» INPUT DATA:
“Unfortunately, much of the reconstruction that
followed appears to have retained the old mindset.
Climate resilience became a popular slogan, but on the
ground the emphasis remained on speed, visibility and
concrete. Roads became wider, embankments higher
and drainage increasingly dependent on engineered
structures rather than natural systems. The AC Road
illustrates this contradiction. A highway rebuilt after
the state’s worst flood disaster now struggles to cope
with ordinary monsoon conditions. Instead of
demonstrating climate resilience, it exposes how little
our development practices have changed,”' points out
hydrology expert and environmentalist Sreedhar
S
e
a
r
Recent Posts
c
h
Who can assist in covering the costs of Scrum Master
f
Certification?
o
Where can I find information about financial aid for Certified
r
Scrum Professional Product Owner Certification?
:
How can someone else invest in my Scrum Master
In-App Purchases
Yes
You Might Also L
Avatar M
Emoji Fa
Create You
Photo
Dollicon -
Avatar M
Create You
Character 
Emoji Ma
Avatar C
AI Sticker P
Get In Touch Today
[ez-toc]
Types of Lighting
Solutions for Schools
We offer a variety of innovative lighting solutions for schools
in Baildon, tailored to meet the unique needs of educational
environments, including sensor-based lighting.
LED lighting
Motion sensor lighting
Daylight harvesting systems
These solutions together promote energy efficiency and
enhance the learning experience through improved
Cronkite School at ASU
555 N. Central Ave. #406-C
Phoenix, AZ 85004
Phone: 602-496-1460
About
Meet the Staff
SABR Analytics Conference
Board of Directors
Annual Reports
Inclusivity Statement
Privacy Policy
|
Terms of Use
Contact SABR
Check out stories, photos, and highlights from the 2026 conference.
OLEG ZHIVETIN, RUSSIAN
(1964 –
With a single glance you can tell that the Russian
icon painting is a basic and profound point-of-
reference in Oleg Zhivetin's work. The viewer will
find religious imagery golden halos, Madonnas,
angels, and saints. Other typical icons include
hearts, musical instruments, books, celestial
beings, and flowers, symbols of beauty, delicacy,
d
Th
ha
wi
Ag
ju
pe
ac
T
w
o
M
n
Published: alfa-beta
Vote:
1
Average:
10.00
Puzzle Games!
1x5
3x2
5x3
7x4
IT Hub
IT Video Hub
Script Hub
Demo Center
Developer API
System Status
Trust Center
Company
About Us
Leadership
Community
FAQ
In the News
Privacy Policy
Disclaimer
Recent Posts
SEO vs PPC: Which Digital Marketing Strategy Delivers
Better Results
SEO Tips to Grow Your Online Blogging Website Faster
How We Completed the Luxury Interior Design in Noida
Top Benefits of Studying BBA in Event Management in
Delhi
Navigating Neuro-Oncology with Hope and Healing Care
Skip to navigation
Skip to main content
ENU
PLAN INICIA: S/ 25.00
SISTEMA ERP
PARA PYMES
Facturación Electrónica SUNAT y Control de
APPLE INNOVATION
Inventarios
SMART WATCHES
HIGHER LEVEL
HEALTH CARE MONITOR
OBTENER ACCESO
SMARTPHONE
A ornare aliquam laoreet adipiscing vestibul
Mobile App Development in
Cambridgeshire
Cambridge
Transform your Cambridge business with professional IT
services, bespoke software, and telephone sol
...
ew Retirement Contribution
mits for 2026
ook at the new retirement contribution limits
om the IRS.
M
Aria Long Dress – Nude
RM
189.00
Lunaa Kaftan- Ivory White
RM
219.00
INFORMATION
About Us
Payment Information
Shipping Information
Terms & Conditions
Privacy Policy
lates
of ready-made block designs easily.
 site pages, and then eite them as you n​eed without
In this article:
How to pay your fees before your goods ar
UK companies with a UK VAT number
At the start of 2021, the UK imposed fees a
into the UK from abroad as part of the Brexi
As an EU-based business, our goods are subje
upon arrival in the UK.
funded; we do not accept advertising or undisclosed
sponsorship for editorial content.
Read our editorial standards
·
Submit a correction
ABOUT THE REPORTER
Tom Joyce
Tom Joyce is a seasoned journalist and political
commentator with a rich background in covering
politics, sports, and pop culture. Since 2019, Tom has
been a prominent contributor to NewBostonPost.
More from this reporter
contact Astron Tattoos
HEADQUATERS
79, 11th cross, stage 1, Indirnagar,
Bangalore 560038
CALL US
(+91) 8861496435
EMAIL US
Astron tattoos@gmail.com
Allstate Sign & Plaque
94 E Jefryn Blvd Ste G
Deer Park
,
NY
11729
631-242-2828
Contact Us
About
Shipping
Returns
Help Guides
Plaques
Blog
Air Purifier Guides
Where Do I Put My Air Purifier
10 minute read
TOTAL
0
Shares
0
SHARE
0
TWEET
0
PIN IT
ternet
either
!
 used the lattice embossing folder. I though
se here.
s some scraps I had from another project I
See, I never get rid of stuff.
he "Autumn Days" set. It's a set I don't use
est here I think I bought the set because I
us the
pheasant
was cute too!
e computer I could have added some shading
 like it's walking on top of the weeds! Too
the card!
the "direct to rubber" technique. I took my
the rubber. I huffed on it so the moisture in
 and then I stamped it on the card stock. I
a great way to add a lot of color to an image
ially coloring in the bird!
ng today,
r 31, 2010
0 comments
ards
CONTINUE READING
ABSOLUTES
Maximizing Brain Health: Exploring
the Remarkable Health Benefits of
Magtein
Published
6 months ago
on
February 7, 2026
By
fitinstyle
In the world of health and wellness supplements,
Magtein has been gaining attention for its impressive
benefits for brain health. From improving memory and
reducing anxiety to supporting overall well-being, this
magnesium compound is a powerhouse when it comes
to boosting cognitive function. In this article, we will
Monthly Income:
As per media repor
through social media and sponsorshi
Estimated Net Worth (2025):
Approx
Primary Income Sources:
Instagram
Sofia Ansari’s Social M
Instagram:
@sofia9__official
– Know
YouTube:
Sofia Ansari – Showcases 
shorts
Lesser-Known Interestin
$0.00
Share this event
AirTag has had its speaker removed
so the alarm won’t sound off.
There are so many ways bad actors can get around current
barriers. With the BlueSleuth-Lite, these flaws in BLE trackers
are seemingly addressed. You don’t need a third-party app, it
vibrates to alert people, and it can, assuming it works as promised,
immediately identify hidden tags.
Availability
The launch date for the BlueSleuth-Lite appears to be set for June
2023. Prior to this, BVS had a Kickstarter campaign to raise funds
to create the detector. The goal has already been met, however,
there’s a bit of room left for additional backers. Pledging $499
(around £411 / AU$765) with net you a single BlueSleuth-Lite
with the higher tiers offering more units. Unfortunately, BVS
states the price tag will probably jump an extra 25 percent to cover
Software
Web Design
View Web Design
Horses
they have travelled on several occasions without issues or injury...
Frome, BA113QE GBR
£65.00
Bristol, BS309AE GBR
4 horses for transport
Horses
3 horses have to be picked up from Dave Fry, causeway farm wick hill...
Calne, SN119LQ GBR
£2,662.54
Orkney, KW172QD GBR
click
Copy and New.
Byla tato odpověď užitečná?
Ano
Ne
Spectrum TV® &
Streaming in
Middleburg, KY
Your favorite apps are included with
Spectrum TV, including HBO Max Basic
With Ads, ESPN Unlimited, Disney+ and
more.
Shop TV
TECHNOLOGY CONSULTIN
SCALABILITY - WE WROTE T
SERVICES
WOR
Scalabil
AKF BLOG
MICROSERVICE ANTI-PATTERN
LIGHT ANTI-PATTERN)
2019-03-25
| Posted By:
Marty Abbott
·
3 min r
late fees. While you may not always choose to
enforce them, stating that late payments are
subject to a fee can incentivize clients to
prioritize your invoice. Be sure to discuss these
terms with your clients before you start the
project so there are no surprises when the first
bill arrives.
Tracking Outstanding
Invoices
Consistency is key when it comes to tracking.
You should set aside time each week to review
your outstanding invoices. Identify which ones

» ACTION ITEM: Only the lines above from the line containing "Magtein has been" through the line containing "with the higher" should be retyped, exactly and with both ends included.

» ANSWER SPACE:
Magtein has been gaining attention for its impressive
benefits for brain health. From improving memory and
reducing anxiety to supporting overall well-being, this
magnesium compound is a powerhouse when it comes
to boosting cognitive function. In this article, we will
Monthly Income:
As per media repor
through social media and sponsorshi
Estimated Net Worth (2025):
Approx
Primary Income Sources:
Instagram
Sofia Ansari’s Social M
Instagram:
@sofia9__official
– Know
YouTube:
Sofia Ansari – Showcases 
shorts
Lesser-Known Interestin
$0.00
Share this event
AirTag has had its speaker removed
so the alarm won’t sound off.
There are so many ways bad actors can get around current
barriers. With the BlueSleuth-Lite, these flaws in BLE trackers
are seemingly addressed. You don’t need a third-party app, it
vibrates to alert people, and it can, assuming it works as promised,
immediately identify hidden tags.
Availability
The launch date for the BlueSleuth-Lite appears to be set for June
2023. Prior to this, BVS had a Kickstarter campaign to raise funds
to create the detector. The goal has already been met, however,
there’s a bit of room left for additional backers. Pledging $499
(around £411 / AU$765) with net you a single BlueSleuth-Lite
with the higher tiers offering more units. Unfortunately, BVS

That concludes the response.